In a message on his Telegram channel, Prigozhin said that all of his direct lines to the Kremlin have stopped responding.
"To get me to stop asking for ammunition, all the hotlines to office, to departments, etc., have been cut off from me," Prigozhin said, per a translation from CNN.
"But the real humdinger is that they've also blocked agencies from making decisions," Prigozhin added, per CNN.
Source: Insider
Editor's note: This list was first published in October 2022 and has been updated to reflect recent developments.
In the video, released on Telegram, Wagner complained that the mercenary group was running short of ammunition.
"We have a 70% ammo shortage!
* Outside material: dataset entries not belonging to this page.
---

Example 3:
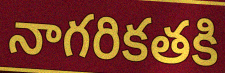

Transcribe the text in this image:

నాగరికతకి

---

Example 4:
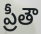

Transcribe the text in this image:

ప్రీతౌ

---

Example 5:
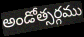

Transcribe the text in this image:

అండోత్సర్గము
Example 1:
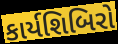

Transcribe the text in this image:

કાર્યશિબિરો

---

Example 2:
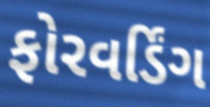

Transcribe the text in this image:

ફોરવર્ડિંગ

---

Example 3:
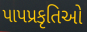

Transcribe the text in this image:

પાપપ્રકૃતિઓ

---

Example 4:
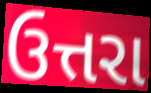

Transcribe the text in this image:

ઉત્તરા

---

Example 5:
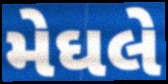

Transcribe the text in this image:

મેઘલે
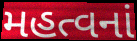
મહત્વનાં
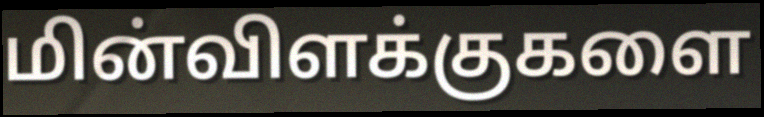
மின்விளக்குகளை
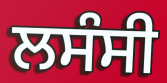
ਲਸੰਸੀ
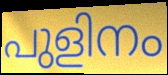
പുളിനം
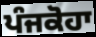
ਪੰਜਕੋਹਾ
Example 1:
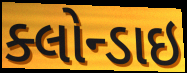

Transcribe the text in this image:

ક્લોન્ડાઇ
Shoigu! Gerasimov! Where the [beep] is the ammo?" he said in the video.
He also said that Russian military leaders, like Russian Defense Minister Sergei Shoigu and General Valery Gerasimov, would "have their insides eaten in hell."
"You animals are hanging out in expensive clubs," Prigozhin continued. "Your children are enjoying their lives, making videos for YouTube. Do you think that you are the masters of this life and that you have the right to control their lives?"
Source: Insider
"I withdraw units of PMC Wagner because in the absence of ammunition, they are doomed to a senseless death," Prigozhin said in a statement published by his press service on Telegram.
The military boss then published a second video in which he continued to lambast the Russian military, saying they are responsible for the deaths of thousands of Wagner mercenaries.